Task description →
What is wanted is every line below from the one with "left eye: (259, 57)" up to and including the one with "left shoulder: (326, 185)", retyped exactly, pictures excluded, nothing else.

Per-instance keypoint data

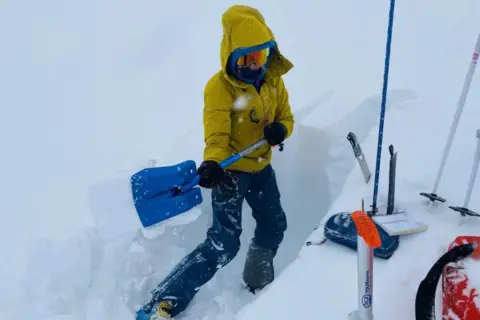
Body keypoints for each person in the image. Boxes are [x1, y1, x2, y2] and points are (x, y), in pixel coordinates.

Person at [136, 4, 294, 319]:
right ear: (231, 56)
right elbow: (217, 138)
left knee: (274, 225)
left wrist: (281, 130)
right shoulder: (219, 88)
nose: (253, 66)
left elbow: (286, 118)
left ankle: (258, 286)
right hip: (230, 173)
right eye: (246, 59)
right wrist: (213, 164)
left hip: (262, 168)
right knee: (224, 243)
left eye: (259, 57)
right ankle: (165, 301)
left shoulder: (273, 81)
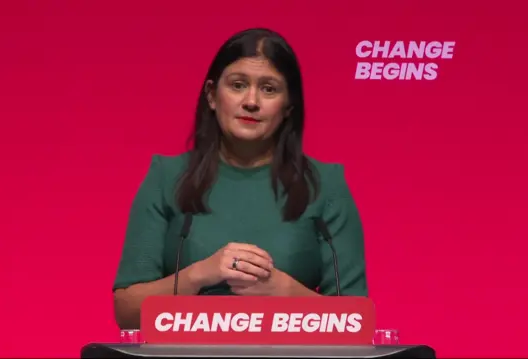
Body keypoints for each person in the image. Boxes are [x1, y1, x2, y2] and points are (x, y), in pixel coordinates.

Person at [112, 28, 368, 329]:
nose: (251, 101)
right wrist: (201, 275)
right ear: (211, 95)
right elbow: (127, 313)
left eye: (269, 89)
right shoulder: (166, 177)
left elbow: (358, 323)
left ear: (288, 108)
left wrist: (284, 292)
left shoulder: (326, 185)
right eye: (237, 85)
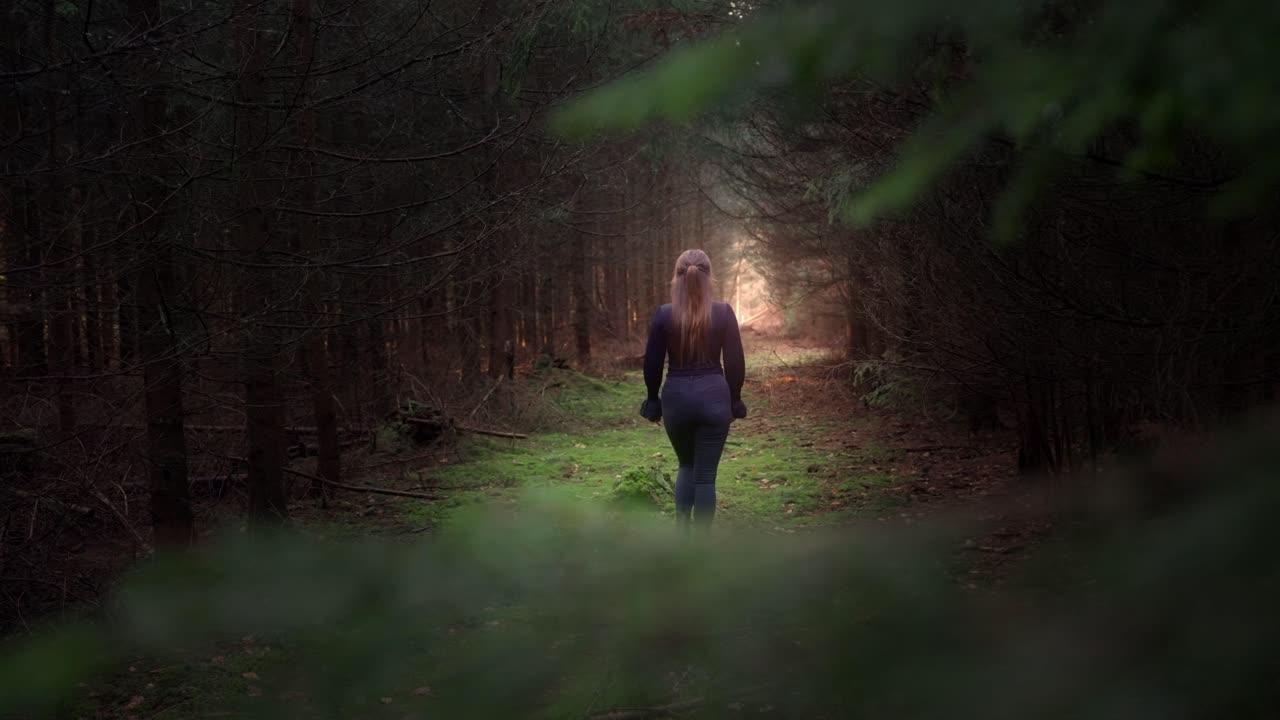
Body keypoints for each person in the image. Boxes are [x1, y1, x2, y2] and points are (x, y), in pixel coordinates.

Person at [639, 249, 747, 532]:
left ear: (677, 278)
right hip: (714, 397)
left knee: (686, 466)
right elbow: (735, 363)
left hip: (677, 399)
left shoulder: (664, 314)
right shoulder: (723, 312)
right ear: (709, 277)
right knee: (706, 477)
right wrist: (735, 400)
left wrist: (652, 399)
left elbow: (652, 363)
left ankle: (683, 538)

Reply to the exercise →
left eye: (259, 57)
right ankle: (165, 301)
left shoulder: (273, 81)
Body keypoints for each person in the image. Boxes are [x1, y1, x2, y2] and points are (x, y), in pixel coordinates.

Person at [112, 28, 368, 329]:
nose: (251, 101)
right wrist: (201, 275)
right ear: (211, 95)
right elbow: (127, 313)
left eye: (269, 89)
right shoulder: (166, 177)
left elbow: (358, 323)
left ear: (288, 108)
left wrist: (284, 292)
left shoulder: (326, 185)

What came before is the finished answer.